M. Christopher pourra d’autant plus librement faire état de la réprobation des Etats-Unis devant les excès d’une intervention militaire si peu économe en victimes civiles que, sur le fond, l’administration américaine n’a pas d’objections à faire valoir : Washington ne conteste pas au pouvoir politique russe le droit de « rétablir l’ordre » en Tchétchénie. Les Etats-Unis sont au moins autant attachés au principe du respect de l’intégrité territoriale de la Russie, que l’est M. Eltsine. Comme lui, ils craignent le risque de contagion que représenterait une « victoire », même symbolique, des nationalistes tchétchènes sur Moscou.
FRAGILISATION
Parmi les vingt et une Républiques que compte la fédération russe, une bonne demi-douzaine pourraient être tentées de suivre l’« exemple » tchétchène. Or la politique russe suivie depuis la fin de la guerre froide par les Etats-Unis repose sur un soutien à l’homme réputé capable de conduire un processus graduel de réformes politiques et économiques dans une Russie stabilisée. Dans cette période de fragilisation du processus politique à Moscou, l’administration Clinton estime que ce n’est pas le moment d’affaiblir davantage M. Eltsine en faisant le jeu des factions qui lui sont hostiles.

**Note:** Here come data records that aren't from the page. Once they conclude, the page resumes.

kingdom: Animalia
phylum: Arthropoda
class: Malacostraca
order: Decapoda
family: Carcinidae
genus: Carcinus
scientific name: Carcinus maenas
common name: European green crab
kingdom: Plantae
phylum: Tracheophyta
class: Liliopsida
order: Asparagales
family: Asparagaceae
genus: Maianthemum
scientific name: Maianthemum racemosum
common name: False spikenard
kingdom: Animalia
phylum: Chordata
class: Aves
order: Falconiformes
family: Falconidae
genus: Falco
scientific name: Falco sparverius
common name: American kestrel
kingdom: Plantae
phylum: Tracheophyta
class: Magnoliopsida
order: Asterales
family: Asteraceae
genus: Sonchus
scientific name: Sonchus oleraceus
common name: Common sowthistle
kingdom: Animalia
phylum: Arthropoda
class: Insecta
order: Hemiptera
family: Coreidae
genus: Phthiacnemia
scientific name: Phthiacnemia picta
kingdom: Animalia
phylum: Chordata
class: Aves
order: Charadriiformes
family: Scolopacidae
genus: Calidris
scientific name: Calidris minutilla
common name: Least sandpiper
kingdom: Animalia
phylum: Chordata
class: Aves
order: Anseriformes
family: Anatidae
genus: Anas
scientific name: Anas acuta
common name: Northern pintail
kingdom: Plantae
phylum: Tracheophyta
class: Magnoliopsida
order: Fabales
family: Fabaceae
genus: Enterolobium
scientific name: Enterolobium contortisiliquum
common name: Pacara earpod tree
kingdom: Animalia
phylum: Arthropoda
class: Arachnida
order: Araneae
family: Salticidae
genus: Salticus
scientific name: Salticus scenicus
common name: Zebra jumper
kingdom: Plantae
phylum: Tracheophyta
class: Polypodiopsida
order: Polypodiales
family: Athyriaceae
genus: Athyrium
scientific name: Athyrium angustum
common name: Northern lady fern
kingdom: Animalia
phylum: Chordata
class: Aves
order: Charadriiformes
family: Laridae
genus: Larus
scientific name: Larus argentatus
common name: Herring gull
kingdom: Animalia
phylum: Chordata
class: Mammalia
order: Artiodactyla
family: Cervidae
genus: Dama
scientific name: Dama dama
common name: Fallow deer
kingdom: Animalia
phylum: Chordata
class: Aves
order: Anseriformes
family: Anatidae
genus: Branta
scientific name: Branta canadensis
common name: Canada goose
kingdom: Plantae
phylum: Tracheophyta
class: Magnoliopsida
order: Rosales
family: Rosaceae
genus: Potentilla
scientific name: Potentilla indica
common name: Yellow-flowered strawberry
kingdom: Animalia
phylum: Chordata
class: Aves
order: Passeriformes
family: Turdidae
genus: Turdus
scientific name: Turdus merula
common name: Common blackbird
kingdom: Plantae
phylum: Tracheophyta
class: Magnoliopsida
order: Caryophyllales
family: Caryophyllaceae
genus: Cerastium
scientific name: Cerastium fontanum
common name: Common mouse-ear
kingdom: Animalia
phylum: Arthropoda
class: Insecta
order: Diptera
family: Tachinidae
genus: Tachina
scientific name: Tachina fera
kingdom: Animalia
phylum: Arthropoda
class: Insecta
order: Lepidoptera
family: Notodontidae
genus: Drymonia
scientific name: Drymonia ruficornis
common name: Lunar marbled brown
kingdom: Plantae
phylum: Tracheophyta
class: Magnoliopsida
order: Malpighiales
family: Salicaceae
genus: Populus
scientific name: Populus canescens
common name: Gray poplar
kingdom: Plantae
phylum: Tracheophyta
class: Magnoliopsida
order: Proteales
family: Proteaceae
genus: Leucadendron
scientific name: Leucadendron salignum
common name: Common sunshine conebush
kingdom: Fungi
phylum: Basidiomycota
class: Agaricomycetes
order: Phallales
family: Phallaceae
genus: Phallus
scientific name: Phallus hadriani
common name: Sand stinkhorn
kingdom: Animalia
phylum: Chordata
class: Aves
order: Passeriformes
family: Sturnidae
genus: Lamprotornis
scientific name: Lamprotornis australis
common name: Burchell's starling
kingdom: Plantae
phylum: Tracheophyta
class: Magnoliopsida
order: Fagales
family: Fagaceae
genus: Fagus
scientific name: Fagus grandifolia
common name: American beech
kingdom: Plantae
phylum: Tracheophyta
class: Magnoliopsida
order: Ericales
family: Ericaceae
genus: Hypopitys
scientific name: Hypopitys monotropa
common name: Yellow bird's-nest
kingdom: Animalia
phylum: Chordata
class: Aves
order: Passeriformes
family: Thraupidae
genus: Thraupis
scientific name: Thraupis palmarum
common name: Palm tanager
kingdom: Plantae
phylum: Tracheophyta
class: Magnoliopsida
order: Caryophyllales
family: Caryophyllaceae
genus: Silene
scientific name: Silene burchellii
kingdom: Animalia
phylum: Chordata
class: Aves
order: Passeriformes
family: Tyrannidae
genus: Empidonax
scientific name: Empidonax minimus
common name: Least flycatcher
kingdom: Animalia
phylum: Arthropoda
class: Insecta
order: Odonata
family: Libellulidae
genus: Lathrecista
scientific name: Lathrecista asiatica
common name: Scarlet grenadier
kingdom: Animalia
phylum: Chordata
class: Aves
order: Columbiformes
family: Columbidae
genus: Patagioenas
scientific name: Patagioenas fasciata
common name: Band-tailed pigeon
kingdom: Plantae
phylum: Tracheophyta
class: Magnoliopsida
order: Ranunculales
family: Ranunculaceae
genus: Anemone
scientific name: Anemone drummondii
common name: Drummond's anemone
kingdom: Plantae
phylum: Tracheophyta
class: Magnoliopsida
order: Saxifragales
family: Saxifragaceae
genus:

Les Américains constatent aussi qu’en dépit de la montée de son opposition intérieure, celui-ci n’a pas voulu ou n’a pas pu recourir à des mesures d’exception comme l’instauration de l’état d’urgence ou une censure des moyens d’information. Pour le reste, M. Eltsine n’a pas remis en cause la politique de coopération visant à démanteler l’arsenal nucléaire de l’ex-URSS, que Washington juge essentielle pour réussir à « ancrer » la fin de la guerre froide. De même, Moscou reste attaché au processus de désarmement stratégique des traités START I et II, bien que ceux-ci n’aient pas été ratifiés. Enfin, à propos de la Bosnie ou de l’Irak, et en dépit de profondes divergences avec Washington, Moscou n’a pas remis en cause les acquis de la détente.
Bref, ce qui lie les Etats-Unis et la Russie est plus important que ce qui les sépare. « Ce serait une terrible erreur de réagir de manière réflexe aux hauts et bas expérimentés par la Russie et qu’elle connaîtra dans les années à venir », a insisté M. Clinton qui aimerait convaincre ses concitoyens que les intérêts à long terme des Etats-Unis résident davantage dans une Russie qui aura maintenu l’intégrité de ses frontières et l’autorité du pouvoir central, que dans la reconnaissance des aspirations à l’indépendance de la minorité tchétchène.
Ce discours est cependant loin de faire l’unanimité, y compris dans le camp démocrate. Sous le titre «Complice de Moscou», Zbigniew Brzezinski, l’ancien conseiller pour la sécurité nationale du président Carter, soulignait récemment, dans les colonnes du New York Times, que le gouvernement américain s’était aligné sur la position russe, gommant la légitimité historique et morale du combat des Tchétchènes. « La Tchétchénie pourrait devenir la tombe de la réputation morale de l’Amérique », ajoutait-il.
CRITIQUES
Les responsables républicains, pour qui Moscou se livre à une répression de type communiste en Tchétchénie, estiment aussi que Washington apporte un soutien inconditionnel à M. Eltsine. Les Etats-Unis, insistent-ils, doivent préserver leurs relations à long terme avec Moscou, et ne pas mener une politique qui s’identifie à un seul homme.
L’administration Clinton a été sensible à ces critiques. La veille de son départ à Genève, M. Christopher a souligné que, « jusqu’à présent », M. Eltsine avait été un des « principaux protagonistes » de la politique de réformes engagée en Russie. Les Etats-Unis continueront donc à le soutenir « aussi longtemps qu’il va dans la bonne direction ». Quant au conflit tchétchène proprement dit, le secrétaire d’Etat américain s’est borné à constater que l’intervention militaire a été « mal conçue et mal exécutée », qu’elle a fait « beaucoup de mal », qu’elle constitue « un grave recul en arrière en matière de réformes de l’économie de marché et de réformes démocratiques ».
Tout comme M. Eltsine, les responsables américains estiment que les dérapages sanglants et l’enlisement du conflit tchétchène sont largement dus à l’incompétence des généraux russes. Ils sont prêts à reconnaître que cet épisode pourrait ne constituer qu’une « erreur de parcours », mais ils demandent à M. Eltsine de réaffirmer ses intentions démocratiques en mettant fin, « dès que possible », au bain de sang.